= Margaret Ann Bailey =

Australian headmistress

Margaret Ann Montgomery Bailey (9 June 1879 – 5 June 1955) was the headmistress of Ascham School in Edgecliff, New South Wales. During her 30 years as headmistress, her educational philosophy raised Ascham School to prosperity and prominence across Australia. The school totaled over 400 students at her retirement in 1947. She was an educator, world traveler, and women's activist.

== Life and career ==
Bailey was born at Toowoomba, Queensland. She was the eldest child of John Bailey, grazier, and his wife Jane, née McCurdy, who raised her in the Presbyterian faith. She graduated from the Newnham School for Girls in Toowoomba, and won an exhibition to the University of Sydney. She completed her baccalaureate in 1900, taught at various schools in the area, and later studied abroad in France.

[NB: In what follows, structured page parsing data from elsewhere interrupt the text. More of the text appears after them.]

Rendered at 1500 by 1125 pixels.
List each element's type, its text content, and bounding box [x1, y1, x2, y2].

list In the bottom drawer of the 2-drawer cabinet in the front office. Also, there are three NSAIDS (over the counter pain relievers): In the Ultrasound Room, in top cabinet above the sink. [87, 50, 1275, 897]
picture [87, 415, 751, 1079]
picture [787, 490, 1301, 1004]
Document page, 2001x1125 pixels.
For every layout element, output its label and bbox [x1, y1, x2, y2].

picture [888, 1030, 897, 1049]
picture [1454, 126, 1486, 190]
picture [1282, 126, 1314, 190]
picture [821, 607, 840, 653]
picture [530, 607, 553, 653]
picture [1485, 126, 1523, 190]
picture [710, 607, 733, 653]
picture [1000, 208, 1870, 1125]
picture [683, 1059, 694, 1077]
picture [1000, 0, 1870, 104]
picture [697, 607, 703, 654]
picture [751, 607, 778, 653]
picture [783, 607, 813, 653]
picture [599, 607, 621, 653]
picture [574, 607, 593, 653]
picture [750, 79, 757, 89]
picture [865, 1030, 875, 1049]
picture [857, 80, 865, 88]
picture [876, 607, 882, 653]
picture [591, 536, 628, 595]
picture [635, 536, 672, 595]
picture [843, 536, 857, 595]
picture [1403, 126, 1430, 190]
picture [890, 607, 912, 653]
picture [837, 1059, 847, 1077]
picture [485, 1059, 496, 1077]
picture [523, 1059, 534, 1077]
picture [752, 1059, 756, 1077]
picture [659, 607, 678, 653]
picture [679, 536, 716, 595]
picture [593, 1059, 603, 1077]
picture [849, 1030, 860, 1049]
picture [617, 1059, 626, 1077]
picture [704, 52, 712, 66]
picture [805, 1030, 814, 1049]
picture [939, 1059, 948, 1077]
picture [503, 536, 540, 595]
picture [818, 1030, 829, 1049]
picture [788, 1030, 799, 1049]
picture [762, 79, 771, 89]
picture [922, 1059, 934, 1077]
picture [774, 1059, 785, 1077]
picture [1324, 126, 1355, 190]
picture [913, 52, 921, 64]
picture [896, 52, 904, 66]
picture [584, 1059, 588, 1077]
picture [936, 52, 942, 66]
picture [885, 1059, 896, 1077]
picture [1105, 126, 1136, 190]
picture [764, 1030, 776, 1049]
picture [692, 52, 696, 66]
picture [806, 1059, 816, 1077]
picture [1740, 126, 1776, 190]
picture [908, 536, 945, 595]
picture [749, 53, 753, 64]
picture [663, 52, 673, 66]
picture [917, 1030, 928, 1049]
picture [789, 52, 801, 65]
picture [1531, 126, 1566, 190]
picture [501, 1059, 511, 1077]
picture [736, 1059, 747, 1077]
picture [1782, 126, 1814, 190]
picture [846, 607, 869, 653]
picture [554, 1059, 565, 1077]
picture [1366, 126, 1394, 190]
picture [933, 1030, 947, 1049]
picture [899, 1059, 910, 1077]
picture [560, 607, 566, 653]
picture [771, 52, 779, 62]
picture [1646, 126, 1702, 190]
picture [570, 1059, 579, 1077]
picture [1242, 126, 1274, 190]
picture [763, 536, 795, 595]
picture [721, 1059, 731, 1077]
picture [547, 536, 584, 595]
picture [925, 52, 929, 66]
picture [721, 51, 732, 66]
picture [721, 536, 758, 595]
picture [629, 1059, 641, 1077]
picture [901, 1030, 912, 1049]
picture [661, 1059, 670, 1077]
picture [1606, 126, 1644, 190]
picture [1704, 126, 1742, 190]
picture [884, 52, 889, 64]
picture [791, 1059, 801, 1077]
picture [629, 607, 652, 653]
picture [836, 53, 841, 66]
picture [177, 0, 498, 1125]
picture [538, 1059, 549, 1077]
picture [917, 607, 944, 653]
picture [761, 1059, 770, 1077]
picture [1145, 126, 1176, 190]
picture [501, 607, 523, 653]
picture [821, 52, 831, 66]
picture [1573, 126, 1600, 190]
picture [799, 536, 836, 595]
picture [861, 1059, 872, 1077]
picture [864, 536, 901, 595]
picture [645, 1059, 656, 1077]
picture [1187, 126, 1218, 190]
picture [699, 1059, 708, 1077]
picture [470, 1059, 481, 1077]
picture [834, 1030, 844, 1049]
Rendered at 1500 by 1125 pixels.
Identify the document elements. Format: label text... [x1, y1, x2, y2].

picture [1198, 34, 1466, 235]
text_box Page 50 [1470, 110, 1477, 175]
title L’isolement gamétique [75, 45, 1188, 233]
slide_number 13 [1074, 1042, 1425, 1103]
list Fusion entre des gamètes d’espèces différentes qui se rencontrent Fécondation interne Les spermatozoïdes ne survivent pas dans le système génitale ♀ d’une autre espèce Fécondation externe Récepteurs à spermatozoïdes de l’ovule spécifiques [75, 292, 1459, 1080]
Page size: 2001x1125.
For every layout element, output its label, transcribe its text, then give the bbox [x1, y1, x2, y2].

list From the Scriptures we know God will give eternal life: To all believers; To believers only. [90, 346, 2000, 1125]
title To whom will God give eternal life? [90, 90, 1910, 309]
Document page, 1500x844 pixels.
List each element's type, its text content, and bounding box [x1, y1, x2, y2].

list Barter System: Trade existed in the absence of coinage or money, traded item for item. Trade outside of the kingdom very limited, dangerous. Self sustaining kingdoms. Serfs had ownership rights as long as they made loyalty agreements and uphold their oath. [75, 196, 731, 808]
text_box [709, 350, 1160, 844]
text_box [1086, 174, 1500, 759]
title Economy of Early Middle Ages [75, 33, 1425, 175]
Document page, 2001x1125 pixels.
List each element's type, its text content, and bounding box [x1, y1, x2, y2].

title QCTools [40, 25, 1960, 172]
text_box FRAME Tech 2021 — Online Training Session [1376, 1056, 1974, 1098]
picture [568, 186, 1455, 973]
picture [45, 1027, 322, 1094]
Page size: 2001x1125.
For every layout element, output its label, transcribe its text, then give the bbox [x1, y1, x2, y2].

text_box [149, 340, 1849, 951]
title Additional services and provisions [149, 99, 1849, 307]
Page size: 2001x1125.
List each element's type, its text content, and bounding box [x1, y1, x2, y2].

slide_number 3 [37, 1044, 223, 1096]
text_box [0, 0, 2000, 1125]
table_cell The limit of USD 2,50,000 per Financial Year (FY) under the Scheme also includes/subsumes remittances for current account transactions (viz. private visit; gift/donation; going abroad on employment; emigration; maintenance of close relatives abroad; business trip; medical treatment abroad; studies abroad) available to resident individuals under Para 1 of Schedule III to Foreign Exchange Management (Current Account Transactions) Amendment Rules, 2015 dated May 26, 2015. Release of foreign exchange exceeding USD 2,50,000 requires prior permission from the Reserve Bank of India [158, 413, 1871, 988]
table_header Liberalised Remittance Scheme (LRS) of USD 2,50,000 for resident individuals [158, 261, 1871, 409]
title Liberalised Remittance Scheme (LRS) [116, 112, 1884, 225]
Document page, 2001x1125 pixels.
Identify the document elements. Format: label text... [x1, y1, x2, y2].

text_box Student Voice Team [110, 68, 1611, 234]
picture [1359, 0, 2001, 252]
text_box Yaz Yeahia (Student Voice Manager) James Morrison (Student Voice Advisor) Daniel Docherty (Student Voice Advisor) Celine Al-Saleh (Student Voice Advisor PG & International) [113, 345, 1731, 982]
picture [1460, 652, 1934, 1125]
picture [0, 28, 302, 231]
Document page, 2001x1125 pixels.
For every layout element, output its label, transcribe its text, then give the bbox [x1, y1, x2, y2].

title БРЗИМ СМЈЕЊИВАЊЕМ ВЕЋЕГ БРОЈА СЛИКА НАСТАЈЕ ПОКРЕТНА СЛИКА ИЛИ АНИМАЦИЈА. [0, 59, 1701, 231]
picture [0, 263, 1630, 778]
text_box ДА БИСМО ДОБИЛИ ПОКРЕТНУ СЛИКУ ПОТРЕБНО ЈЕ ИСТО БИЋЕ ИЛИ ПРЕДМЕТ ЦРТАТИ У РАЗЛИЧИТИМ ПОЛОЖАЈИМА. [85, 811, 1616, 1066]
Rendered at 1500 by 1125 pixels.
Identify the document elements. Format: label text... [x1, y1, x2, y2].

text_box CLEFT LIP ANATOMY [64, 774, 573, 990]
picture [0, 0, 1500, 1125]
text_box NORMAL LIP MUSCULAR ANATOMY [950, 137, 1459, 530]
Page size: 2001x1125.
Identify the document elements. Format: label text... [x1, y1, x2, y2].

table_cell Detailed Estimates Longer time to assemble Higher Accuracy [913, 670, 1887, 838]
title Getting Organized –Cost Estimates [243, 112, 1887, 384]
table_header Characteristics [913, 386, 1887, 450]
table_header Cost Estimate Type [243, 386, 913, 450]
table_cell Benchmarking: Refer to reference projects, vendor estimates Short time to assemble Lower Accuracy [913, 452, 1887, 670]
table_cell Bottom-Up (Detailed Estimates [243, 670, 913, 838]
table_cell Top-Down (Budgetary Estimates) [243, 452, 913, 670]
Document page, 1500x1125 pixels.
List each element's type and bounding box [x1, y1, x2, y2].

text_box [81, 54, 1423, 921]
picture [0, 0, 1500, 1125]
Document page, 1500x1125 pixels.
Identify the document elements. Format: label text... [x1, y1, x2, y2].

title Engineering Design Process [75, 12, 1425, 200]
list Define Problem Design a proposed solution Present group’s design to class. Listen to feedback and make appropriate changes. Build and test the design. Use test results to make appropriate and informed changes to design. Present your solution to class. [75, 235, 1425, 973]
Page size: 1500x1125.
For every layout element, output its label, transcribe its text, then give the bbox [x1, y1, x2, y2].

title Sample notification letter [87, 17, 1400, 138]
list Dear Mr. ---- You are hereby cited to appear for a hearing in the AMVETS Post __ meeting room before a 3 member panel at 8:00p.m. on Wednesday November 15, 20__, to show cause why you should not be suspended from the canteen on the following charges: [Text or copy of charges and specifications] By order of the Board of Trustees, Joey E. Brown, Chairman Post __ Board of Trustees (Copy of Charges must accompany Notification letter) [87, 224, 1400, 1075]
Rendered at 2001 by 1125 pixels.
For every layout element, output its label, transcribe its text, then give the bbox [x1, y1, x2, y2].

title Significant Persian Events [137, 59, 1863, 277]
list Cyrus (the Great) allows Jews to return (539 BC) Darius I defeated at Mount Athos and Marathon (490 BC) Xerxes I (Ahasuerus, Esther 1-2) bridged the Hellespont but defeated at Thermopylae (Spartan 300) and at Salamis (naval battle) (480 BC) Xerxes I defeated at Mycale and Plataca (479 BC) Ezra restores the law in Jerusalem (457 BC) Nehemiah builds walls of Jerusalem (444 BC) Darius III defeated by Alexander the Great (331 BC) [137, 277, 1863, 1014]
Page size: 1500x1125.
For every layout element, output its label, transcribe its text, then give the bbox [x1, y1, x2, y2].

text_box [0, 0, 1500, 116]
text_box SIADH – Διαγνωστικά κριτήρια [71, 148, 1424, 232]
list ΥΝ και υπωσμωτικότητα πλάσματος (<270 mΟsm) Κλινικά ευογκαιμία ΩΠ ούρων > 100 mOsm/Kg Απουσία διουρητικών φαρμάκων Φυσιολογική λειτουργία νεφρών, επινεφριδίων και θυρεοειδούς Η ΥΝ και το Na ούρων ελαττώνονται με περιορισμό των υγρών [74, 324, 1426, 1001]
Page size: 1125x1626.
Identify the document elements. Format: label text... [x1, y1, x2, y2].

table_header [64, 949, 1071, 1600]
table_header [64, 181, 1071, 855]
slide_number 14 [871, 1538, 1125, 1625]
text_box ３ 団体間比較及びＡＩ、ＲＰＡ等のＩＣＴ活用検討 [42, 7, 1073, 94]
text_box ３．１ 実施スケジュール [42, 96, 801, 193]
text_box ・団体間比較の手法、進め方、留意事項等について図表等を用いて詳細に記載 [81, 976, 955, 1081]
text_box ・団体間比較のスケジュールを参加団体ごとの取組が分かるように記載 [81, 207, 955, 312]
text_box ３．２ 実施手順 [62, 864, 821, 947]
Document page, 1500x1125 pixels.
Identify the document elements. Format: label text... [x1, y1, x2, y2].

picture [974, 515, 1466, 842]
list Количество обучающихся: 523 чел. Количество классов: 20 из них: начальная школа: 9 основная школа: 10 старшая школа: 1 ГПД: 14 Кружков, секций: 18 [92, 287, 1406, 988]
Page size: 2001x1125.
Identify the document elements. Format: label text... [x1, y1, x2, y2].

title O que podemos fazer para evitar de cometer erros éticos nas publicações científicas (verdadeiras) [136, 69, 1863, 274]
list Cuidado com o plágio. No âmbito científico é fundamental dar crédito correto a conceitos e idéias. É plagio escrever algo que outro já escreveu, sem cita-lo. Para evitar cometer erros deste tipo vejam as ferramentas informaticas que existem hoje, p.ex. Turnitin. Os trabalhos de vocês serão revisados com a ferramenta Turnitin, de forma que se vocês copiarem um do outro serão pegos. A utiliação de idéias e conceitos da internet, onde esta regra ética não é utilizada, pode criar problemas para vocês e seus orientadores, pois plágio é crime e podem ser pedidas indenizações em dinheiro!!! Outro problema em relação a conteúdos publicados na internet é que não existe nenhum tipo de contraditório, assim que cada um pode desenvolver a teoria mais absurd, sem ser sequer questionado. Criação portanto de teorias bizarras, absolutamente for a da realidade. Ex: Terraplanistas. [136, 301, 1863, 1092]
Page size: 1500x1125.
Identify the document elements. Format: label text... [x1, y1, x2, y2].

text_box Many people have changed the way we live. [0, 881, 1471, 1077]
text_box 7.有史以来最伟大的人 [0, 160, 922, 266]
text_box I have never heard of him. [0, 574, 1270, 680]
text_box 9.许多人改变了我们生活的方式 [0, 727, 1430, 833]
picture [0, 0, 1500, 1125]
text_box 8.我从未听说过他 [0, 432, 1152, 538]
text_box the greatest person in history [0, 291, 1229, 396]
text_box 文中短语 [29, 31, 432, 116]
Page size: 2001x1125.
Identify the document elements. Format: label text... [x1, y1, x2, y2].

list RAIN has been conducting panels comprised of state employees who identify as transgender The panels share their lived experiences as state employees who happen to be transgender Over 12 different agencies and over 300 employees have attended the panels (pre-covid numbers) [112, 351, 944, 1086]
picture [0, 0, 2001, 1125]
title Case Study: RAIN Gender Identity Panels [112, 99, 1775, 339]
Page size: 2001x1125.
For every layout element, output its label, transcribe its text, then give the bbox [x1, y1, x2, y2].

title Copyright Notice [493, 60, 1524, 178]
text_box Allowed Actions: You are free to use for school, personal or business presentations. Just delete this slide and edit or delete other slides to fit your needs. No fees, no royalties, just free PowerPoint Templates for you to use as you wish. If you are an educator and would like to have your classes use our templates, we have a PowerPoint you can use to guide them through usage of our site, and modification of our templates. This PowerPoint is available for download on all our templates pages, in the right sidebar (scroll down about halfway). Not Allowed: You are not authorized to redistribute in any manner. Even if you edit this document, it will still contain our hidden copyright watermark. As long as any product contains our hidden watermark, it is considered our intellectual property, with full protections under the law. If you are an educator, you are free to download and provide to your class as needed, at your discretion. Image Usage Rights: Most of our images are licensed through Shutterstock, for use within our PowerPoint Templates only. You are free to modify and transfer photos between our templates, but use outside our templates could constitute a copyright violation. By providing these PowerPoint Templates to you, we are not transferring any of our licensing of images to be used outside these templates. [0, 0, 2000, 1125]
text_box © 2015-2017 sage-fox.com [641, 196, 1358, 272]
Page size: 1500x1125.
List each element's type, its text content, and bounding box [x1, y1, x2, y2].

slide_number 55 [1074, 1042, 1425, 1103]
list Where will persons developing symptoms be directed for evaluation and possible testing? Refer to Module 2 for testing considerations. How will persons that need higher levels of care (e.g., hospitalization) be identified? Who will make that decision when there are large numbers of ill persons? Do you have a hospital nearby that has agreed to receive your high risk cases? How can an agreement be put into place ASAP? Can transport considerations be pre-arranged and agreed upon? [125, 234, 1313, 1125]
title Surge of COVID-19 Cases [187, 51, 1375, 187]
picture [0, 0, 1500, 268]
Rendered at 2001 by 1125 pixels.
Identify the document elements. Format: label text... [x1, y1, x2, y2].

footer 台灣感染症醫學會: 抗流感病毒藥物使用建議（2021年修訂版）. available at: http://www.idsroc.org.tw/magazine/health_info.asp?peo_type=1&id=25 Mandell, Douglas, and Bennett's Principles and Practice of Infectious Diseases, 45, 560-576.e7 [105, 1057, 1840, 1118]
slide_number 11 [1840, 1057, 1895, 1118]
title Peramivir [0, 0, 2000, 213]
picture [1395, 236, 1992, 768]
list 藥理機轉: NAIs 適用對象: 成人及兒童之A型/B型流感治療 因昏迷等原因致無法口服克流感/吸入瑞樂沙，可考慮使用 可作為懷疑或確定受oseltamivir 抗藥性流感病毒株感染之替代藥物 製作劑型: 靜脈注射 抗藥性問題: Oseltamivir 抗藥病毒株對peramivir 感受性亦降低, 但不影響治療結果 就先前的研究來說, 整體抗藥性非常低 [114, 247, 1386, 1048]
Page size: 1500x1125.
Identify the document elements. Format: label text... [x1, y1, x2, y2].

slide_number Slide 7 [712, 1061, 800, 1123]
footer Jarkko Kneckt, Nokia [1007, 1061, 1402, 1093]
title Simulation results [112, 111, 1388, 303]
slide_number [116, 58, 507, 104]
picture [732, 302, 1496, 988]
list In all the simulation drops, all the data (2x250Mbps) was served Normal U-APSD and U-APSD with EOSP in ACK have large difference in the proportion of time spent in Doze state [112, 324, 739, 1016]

While abroad, she discovered that she could not converse in the French language, despite having graduated with honors in French. This circumstance sparked her interest in language pedagogy, which she would research in Paris, Berlin, and London. She would later earn an education diploma from the University of London.

Bailey returned to Sydney in 1914, and bought Ascham School from former headmaster H. J. Carter. In 1916, she became an educationist at the school, and found opportunity to solve the school's problems pragmatically—for instance, purchasing student uniforms from army disposal outlets. She adapted the Dalton plan to her school in 1922, which was a year after Gertrude Walton used it her school in Perth. The plan's Montessori school inspiration, combined with the school's enthusiastic staff, saw the plan launched to great success. Bailey would also introduce the purchase and construction of several other buildings and classrooms to accommodate Ascham School's growing body of pupils.

In 1937, Bailey and a council of governors incorporated the school as a non-profit organization. She became an active member of the Headmistress' Association of Australia and the New Education Fellowship, later serving as vice-president and then president of the Sydney University Women Graduates' Association. Bailey retired in 1947, and died peacefully in Roseville, New South Wales in 1955.